> _Data to use_:
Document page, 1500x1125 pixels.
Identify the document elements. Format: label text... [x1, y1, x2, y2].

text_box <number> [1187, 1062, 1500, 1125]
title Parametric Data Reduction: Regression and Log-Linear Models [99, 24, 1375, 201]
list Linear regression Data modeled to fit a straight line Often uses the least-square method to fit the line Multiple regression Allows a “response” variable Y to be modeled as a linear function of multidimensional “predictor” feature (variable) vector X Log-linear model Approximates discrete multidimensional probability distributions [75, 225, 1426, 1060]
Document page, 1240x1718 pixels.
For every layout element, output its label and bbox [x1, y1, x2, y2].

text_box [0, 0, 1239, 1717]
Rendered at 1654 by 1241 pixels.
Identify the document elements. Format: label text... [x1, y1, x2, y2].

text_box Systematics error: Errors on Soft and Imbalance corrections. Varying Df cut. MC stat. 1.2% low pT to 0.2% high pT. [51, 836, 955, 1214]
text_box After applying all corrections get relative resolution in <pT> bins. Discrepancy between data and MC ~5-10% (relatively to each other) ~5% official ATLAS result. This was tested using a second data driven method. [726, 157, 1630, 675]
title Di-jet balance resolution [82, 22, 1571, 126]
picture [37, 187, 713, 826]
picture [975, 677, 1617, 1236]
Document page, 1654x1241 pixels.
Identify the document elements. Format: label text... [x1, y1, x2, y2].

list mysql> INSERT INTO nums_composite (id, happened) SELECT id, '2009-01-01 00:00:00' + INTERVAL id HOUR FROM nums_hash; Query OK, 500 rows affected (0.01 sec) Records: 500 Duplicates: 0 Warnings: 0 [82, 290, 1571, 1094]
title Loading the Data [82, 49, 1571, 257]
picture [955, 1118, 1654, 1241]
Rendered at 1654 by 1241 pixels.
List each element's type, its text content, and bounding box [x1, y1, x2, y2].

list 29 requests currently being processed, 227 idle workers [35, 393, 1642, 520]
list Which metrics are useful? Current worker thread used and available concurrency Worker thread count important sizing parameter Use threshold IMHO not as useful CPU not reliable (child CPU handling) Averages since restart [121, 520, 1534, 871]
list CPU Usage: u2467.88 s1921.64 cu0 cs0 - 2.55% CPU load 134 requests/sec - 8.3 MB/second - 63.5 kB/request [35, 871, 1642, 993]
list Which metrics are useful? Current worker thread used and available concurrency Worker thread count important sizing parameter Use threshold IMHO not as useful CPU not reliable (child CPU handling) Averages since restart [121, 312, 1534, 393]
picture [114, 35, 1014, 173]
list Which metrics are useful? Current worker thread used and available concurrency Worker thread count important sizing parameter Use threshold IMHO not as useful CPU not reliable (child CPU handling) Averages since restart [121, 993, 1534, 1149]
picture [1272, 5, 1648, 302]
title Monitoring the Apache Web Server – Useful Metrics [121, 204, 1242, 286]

> _What you are asked to do_: Copy the lines of the items above word for word, from the line containing "Document page, 1240x1718 pixels." through the line containing "picture [955, 1118, 1654, 1241]", with both of those lines included.

> _Complete output_:
Document page, 1240x1718 pixels.
For every layout element, output its label and bbox [x1, y1, x2, y2].

text_box [0, 0, 1239, 1717]
Rendered at 1654 by 1241 pixels.
Identify the document elements. Format: label text... [x1, y1, x2, y2].

text_box Systematics error: Errors on Soft and Imbalance corrections. Varying Df cut. MC stat. 1.2% low pT to 0.2% high pT. [51, 836, 955, 1214]
text_box After applying all corrections get relative resolution in <pT> bins. Discrepancy between data and MC ~5-10% (relatively to each other) ~5% official ATLAS result. This was tested using a second data driven method. [726, 157, 1630, 675]
title Di-jet balance resolution [82, 22, 1571, 126]
picture [37, 187, 713, 826]
picture [975, 677, 1617, 1236]
Document page, 1654x1241 pixels.
Identify the document elements. Format: label text... [x1, y1, x2, y2].

list mysql> INSERT INTO nums_composite (id, happened) SELECT id, '2009-01-01 00:00:00' + INTERVAL id HOUR FROM nums_hash; Query OK, 500 rows affected (0.01 sec) Records: 500 Duplicates: 0 Warnings: 0 [82, 290, 1571, 1094]
title Loading the Data [82, 49, 1571, 257]
picture [955, 1118, 1654, 1241]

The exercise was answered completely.